- YOUR INSTRUCTIONS:
Word for word, transcribe the data below from the line with "wall art: none [23,27,247,201]" to the line with "fruit basket: none [730,948,955,1073]", keeping both of those lines.

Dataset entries
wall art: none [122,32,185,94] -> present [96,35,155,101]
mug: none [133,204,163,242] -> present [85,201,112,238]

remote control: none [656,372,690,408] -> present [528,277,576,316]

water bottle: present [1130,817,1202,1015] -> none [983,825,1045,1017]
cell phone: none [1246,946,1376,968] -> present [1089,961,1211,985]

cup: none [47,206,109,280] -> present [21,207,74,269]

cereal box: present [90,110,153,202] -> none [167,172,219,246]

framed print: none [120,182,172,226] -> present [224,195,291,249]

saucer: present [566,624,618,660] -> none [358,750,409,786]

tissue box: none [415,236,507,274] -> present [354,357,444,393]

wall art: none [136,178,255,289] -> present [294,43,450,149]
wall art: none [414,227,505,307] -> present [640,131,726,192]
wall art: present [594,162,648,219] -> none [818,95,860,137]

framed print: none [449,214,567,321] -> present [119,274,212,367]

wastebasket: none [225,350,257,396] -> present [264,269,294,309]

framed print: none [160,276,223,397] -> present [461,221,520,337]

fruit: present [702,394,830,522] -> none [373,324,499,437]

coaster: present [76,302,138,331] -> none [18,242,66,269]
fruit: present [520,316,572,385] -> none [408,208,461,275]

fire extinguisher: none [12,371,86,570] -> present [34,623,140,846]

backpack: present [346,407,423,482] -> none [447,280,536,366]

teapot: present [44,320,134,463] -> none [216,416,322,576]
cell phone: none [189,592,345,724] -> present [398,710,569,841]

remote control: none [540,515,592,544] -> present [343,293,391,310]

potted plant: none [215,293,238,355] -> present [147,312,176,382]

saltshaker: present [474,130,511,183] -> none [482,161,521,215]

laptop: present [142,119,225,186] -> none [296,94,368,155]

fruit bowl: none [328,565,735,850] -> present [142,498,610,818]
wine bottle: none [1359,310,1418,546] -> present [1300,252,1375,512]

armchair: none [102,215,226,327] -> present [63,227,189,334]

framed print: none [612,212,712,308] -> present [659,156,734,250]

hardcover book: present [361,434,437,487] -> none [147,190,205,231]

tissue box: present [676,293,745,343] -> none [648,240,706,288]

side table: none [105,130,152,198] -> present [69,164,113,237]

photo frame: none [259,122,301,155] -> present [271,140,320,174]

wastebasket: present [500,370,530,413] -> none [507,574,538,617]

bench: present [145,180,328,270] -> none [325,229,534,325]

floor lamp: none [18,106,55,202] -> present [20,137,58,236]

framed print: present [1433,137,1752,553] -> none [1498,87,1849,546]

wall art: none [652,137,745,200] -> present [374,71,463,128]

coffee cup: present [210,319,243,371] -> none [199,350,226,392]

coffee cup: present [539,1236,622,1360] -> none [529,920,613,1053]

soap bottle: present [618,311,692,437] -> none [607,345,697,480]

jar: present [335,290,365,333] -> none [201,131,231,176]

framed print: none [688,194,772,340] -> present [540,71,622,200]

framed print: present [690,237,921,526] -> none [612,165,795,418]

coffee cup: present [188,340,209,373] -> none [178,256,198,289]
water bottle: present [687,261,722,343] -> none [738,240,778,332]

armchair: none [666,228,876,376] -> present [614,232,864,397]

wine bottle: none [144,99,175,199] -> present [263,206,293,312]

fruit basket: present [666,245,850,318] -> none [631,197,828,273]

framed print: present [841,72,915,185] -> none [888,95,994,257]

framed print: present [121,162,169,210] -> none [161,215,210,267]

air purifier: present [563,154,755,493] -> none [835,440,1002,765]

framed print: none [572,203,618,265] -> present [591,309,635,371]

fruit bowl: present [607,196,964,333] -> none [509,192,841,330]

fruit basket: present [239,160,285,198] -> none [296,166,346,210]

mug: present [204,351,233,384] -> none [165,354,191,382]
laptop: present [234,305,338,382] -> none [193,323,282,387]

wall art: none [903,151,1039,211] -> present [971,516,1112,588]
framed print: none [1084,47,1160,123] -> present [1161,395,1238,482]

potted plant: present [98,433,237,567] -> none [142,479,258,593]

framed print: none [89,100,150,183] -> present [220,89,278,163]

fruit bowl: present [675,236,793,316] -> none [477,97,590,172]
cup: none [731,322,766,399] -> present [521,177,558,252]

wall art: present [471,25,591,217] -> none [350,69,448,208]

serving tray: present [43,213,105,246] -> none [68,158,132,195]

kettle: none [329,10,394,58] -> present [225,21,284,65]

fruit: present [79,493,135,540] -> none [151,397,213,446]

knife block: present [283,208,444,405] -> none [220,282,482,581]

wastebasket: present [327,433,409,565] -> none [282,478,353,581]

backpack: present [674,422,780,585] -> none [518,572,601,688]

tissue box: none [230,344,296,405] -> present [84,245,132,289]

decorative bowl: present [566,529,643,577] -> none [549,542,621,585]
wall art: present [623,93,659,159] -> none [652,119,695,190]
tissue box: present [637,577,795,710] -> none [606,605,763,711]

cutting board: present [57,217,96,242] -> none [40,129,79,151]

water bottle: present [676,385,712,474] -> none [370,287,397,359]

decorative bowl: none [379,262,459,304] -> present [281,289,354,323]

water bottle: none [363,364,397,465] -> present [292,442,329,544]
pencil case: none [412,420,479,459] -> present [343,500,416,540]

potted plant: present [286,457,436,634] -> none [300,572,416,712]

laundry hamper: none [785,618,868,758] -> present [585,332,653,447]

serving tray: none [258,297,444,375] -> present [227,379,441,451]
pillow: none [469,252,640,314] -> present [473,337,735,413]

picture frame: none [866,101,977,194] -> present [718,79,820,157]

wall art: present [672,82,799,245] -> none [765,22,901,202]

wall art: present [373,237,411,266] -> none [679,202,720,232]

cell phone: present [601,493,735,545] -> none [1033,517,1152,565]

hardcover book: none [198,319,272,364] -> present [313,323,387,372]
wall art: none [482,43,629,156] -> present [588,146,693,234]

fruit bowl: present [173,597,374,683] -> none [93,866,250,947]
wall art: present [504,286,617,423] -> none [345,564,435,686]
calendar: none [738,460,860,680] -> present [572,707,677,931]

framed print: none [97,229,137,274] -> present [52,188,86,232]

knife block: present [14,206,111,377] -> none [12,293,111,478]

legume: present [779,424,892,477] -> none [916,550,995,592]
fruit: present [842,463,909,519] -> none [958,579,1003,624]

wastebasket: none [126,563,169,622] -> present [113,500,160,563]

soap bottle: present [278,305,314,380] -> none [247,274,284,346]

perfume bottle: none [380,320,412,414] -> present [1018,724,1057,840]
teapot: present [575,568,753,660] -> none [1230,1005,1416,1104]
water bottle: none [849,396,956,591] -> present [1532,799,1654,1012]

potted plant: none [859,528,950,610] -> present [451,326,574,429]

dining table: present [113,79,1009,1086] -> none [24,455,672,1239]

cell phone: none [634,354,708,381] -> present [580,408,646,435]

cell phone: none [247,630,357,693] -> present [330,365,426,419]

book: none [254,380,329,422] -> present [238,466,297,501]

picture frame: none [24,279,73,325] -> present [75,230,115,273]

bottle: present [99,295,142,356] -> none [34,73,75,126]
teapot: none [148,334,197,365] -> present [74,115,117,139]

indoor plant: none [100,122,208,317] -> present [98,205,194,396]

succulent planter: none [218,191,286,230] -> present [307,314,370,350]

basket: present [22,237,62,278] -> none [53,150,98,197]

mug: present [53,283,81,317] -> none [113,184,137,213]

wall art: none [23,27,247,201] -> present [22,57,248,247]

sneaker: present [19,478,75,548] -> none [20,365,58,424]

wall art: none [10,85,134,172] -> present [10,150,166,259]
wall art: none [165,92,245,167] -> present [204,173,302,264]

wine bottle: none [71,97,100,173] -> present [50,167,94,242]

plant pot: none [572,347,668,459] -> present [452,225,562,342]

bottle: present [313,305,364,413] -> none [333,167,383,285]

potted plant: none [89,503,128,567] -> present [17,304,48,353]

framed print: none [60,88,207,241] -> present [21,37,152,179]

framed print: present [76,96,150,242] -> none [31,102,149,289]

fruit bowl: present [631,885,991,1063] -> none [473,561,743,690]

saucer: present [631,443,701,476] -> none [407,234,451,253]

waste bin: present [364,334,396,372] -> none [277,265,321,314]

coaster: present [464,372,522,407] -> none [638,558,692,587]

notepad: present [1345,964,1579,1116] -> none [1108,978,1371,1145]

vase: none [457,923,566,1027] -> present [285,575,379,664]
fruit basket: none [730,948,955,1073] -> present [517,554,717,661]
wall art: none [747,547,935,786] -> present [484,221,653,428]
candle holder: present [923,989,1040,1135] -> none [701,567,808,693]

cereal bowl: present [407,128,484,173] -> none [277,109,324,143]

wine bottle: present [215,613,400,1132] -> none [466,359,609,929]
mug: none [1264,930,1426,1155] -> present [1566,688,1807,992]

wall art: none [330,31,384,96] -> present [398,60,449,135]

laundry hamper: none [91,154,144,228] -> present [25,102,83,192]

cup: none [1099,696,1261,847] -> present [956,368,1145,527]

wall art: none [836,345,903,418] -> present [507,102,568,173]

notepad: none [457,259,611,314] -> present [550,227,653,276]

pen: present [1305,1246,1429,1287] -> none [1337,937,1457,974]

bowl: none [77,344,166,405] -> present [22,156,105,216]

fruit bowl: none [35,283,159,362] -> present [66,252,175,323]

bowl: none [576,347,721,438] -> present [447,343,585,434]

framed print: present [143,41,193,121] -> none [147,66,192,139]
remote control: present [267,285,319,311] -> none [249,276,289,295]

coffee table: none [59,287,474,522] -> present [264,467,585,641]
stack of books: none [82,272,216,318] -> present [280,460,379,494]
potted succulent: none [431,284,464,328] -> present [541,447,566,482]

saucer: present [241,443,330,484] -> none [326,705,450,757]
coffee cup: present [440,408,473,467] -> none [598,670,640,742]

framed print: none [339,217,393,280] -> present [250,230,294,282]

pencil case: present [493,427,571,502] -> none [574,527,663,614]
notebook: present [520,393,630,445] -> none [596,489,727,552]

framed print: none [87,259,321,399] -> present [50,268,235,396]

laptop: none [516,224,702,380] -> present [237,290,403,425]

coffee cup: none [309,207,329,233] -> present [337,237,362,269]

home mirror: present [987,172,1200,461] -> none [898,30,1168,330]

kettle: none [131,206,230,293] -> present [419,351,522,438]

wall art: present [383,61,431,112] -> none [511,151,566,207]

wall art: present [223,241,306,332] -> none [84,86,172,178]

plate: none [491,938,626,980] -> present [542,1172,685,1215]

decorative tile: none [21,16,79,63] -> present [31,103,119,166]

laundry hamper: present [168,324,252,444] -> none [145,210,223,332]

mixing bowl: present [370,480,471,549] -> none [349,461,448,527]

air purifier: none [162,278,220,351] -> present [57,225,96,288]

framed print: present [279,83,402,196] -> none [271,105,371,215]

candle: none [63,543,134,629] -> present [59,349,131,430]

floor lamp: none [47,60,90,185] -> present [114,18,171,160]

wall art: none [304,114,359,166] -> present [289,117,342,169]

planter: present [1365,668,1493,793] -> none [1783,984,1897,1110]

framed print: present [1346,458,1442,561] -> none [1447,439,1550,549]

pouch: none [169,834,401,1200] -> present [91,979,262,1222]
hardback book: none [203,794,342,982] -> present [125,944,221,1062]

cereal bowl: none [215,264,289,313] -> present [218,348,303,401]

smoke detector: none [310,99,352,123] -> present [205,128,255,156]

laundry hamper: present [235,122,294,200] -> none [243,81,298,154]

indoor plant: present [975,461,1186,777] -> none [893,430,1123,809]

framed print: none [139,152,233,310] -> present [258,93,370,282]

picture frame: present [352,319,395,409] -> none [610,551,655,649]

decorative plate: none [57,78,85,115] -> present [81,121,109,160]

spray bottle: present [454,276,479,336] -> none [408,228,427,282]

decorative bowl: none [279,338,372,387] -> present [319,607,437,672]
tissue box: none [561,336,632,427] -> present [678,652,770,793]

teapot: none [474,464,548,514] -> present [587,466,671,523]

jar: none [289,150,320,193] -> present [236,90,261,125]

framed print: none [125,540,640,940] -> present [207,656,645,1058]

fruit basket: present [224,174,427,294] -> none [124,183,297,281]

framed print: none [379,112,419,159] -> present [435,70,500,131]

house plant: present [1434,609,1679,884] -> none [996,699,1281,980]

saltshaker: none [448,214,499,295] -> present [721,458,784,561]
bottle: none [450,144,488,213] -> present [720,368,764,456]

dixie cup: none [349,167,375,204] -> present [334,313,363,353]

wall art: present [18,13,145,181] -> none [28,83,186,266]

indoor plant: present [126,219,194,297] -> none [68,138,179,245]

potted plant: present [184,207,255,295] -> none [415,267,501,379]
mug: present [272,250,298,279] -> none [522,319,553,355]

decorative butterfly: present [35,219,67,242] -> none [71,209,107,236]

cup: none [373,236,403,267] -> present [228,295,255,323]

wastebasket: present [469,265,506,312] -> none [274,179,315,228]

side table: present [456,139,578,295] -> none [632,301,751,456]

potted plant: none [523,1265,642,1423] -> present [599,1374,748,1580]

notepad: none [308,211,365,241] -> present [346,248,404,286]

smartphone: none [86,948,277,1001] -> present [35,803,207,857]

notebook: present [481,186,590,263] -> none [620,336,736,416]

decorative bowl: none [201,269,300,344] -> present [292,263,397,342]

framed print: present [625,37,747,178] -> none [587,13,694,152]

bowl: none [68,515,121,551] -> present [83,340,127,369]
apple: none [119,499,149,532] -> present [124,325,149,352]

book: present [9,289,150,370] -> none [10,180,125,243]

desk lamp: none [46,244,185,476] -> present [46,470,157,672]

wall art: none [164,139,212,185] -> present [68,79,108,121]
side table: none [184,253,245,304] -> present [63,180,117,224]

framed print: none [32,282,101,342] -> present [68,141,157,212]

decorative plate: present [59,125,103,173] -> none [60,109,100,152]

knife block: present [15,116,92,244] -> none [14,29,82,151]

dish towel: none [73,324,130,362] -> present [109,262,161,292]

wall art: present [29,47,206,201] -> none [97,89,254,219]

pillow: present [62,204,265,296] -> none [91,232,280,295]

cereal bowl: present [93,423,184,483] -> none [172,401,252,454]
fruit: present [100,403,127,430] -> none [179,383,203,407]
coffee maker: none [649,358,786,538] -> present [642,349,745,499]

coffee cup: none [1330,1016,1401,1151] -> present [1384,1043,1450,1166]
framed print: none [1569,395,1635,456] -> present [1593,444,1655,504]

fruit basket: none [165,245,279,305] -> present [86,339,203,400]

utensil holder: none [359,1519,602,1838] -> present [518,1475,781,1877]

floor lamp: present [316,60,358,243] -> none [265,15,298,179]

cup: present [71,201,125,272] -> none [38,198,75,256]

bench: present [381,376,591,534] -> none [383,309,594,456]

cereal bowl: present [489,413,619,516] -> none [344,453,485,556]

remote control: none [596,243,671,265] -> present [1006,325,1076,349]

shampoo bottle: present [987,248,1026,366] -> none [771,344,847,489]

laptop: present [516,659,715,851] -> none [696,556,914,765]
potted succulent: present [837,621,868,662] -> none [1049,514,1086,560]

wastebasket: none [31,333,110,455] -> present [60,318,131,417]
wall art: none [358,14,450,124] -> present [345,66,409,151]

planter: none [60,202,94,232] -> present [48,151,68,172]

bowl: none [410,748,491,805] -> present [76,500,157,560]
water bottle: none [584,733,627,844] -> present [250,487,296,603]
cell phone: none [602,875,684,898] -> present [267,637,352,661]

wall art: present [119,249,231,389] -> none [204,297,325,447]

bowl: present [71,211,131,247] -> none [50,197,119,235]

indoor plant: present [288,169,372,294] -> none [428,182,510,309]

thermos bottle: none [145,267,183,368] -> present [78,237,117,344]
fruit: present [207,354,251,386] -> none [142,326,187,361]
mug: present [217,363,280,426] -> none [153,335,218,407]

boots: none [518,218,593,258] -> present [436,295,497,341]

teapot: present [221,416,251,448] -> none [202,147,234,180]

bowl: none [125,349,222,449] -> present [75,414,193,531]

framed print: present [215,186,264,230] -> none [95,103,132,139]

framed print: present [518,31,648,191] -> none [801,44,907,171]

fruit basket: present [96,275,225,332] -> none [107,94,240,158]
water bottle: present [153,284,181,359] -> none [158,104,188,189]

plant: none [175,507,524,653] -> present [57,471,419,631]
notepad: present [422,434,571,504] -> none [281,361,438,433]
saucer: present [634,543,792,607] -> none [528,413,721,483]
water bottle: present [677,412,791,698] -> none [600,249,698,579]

- WRITTEN SOLUTION:
wall art: none [23,27,247,201] -> present [22,57,248,247]

sneaker: present [19,478,75,548] -> none [20,365,58,424]

wall art: none [10,85,134,172] -> present [10,150,166,259]
wall art: none [165,92,245,167] -> present [204,173,302,264]

wine bottle: none [71,97,100,173] -> present [50,167,94,242]

plant pot: none [572,347,668,459] -> present [452,225,562,342]

bottle: present [313,305,364,413] -> none [333,167,383,285]

potted plant: none [89,503,128,567] -> present [17,304,48,353]

framed print: none [60,88,207,241] -> present [21,37,152,179]

framed print: present [76,96,150,242] -> none [31,102,149,289]

fruit bowl: present [631,885,991,1063] -> none [473,561,743,690]

saucer: present [631,443,701,476] -> none [407,234,451,253]

waste bin: present [364,334,396,372] -> none [277,265,321,314]

coaster: present [464,372,522,407] -> none [638,558,692,587]

notepad: present [1345,964,1579,1116] -> none [1108,978,1371,1145]

vase: none [457,923,566,1027] -> present [285,575,379,664]
fruit basket: none [730,948,955,1073] -> present [517,554,717,661]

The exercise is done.